June 1, 1942
Dear Gamidy
I promise to be a better correspondent now that ground school is over. With a little more leisure time one has more opportunity to write, read, exercise and generally amuse oneself hence has more to tell about in letters. I must admit Im not very good at writing to anyone except parentsor young ladies, if there are any with whom one is, shall we say, on more than friendly terms, or thinks one is! Ground school isnt the only thing thats over. There was what I thought until very recently a very nice young lady in Detroit, but she got married last Friday or the Friday before! Ho hum! Besides letters, which, incidentally, I enjoy writing almost as much as getting, a fortunate situation indeed, I try my hand every now and then at writing more on my thesis and a little in a sort of diary. The trouble with a thesis is that it has to hang together, as they say, and the trouble with a diary seems to be that one writes in it less and less often.

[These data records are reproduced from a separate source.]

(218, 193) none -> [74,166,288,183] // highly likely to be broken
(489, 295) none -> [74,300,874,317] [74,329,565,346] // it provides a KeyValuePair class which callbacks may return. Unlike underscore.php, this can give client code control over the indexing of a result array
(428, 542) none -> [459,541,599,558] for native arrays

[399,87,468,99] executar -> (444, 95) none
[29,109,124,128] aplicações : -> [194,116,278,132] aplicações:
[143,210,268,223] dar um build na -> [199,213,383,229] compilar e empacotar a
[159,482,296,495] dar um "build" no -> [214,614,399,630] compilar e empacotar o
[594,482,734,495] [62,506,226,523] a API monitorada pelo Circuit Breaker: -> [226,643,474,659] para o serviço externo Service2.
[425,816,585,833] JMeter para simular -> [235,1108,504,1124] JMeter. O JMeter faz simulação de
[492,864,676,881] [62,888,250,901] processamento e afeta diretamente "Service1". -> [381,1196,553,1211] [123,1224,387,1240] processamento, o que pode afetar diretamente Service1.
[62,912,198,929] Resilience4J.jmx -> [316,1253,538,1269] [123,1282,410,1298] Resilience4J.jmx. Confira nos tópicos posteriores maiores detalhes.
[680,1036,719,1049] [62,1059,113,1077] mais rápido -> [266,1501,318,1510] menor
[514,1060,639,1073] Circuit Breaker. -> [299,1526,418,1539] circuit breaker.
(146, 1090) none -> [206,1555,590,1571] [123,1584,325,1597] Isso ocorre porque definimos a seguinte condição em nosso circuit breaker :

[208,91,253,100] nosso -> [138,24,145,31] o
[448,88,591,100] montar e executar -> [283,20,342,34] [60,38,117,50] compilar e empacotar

Reading I find a very satisfactory way to pass leisure time provided Im well started on a good book. Benchleys book, thanks to you, I read a snatch of now and then and find nothing less than delightful. Inevitably it has much that his movies dont have, though the reverse is of course true too. There is a small, but not too badly balanced library here on the station, which I make use of now and then, a Cronin and the last Buchan being the latest accomplishments. Those pocket books are useful too and gave me a chance to reread Pride and Prejudice, one of my very favorites, and finally read Wuthering Heights. I try not to miss good Saturday Evening Post serials or the weekly news in Newsweek and Life.
Most happily too exercise is becoming more habitual. There are two nice swimming pools for as much of a workout as one wants and quite an area of woodland to stroll in. Ive pretty well identified the local aviforma, having in fact found about 85 species on the limited area of the station, the minority rather than the majority, however, being hitherto unfamiliar to a New England ornithologistbecause so many are just southern representatives (or vice versa) or just migrants bound for the north. The vegetation even to a forester is still very baffling, but to become even familiar to it would involve making collections, looking things up in books all the pictures of which look the same at first, etc., etc.
Generally amusing oneself seems to mean just one thing with many of us nowgoing to town (about 15 miles away), having a nice steak dinner and then going to a good, bad, or indifferent movie. Some of the boys are of course somehow able to find attractive girls to go out with, and some arent particular and just find girls. The beach, more than thirty miles away, is now unfortunately more remote than ever, but one hopes to visit it now and then.
Meanwhile there is flying and plenty of it, in a variety of planes and in formation or not.
Love to All,
Toots
P.S. Any advice about books or anything would be most welcome!
P.P.S. Since this is not strictly part of the letter, I hope youll forgive the change [in stationery]. As is so often the case when having finished a letter I remember something else I wanted to say.
You spoke of Spring and asked how the country around here compares with New England. It doesnt. If there were Hills, the countryside would be quite attractive, but there arent any. The highest point in the whole state is less than 400 feet above sea level. Florida, next after Maine and New Hampshire, has a greater percentage of its area in forest land than any other state, and the country around here is probably more or less representative. There are both isolated farms and larger farming areas and of course cities and towns, but the latter are smaller, more widely spaced and much shabbier than most of ours. The bulk of the land, however, is covered with forest or woodland of some sort. Little of this is, because of past cuttings, impressive. There are large areas of river bottom hardwoods and also uplands of hardwoods called hammocks, but badly-burned pinelands occupied by trees resembling our pitch pines, but with larger needles and usually badly scarred from naval stores operations, are the most extensive type. The sea beaches are magnificent, but the vegetation along them is scrubby. Rivers are slow, winding and very muddy, and lakes, common in places, are, because of muddiness and ill-defined shores, unattractive. It is interesting country, but attractive only in spots.